Maine going after VW for cheating environmental rules

PORTLAND, Maine (AP) — Invoking the names of two of Maine’s environmental leaders, Attorney General Janet Mills said the state has sued Volkswagen for selling cars that purposefully skirted emission standards.

The lawsuit, announced Friday, is one of about 20 actions taken by individual states targeting Volkswagen and its subsidiaries for selling diesel cars fitted with “defeat devices” to conceal illegal and harmful tailpipe emissions. About 3,500 of them were sold in Maine.

“We will not tolerate the flouting of our state’s environmental laws, the legacy of Senators Ed Muskie and George Mitchell,” Mills said in a statement.

Muskie, who died in 1996, was the architect of the Clean Water Act and Mitchell was Senate majority leader when the Clean Air Act was revised in 1990.


Volkswagen has agreed to separate settlements of $15 billion and $1 billion, but those don’t resolve civil claims brought by states like Maine.

VW spokeswoman Jeannine Ginivan said the company will review Maine’s lawsuit before responding. But, she added, “Volkswagen is committed to reaching a fair and efficient resolution of remaining federal and state diesel claims in the United States.”

News of the Maine lawsuit came as the U.S. Environmental Protection Agency and the California Air Resources Board announced that they’ve approved a fix for around 67,000 of the more than 400,000 Volkswagens and Audis that were equipped to cheat emissions testing equipment.

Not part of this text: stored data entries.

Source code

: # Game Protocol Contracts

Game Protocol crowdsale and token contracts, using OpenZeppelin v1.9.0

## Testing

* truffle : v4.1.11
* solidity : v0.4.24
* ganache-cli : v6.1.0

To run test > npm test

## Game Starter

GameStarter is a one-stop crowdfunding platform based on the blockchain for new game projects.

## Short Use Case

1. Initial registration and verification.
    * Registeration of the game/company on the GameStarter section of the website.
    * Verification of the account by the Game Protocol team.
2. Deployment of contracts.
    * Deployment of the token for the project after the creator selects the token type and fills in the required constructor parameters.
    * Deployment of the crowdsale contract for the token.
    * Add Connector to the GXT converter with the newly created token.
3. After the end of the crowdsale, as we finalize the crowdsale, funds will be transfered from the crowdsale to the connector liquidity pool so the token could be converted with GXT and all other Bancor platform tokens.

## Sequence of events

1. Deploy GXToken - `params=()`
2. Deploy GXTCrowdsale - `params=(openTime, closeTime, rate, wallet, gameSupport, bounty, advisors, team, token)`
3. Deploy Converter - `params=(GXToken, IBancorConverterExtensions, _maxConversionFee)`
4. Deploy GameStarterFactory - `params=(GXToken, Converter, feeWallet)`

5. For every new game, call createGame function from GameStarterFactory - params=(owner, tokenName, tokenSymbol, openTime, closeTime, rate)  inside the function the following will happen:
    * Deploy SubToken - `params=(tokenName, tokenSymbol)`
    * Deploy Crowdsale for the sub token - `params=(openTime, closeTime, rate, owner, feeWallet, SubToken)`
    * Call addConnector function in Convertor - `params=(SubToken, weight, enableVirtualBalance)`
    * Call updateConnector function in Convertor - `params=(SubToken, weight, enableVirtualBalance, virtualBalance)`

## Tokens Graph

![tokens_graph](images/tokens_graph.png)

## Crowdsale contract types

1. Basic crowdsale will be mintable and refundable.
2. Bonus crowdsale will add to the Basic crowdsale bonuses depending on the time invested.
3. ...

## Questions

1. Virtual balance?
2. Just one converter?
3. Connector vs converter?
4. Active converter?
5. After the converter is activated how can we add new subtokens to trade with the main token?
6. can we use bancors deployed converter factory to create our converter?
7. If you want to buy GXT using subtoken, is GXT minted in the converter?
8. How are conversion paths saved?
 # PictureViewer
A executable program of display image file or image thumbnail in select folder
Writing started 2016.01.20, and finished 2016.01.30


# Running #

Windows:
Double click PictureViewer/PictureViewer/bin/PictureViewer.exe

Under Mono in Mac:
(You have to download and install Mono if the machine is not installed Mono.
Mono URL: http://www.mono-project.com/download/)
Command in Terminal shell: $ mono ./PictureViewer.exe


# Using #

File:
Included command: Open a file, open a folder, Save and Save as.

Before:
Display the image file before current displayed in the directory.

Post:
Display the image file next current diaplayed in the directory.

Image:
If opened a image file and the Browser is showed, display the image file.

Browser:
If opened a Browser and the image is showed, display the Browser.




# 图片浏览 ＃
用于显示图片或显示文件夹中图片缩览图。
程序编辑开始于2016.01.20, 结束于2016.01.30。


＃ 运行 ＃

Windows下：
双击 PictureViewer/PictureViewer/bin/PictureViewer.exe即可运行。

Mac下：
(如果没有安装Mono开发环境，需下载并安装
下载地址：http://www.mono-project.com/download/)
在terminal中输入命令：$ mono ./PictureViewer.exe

The remedy will fix 2015 Volkswagen and Audi models equipped with four-cylinder diesel engines, but it doesn’t apply to older cars or vehicles equipped with larger, six-cylinder engines.

Mills said she was putting VW, Audi and Porsche, a third subsidiary, on notice that the state will not allow companies to treat environmental violations “as some sort of cost-of-doing-business.”

The complaint, dated Dec. 29, was filed in Superior Court in Augusta, the state capital.

“Our air, water and natural resources and the health of our people are more important than a corporation’s bottom line,” she said.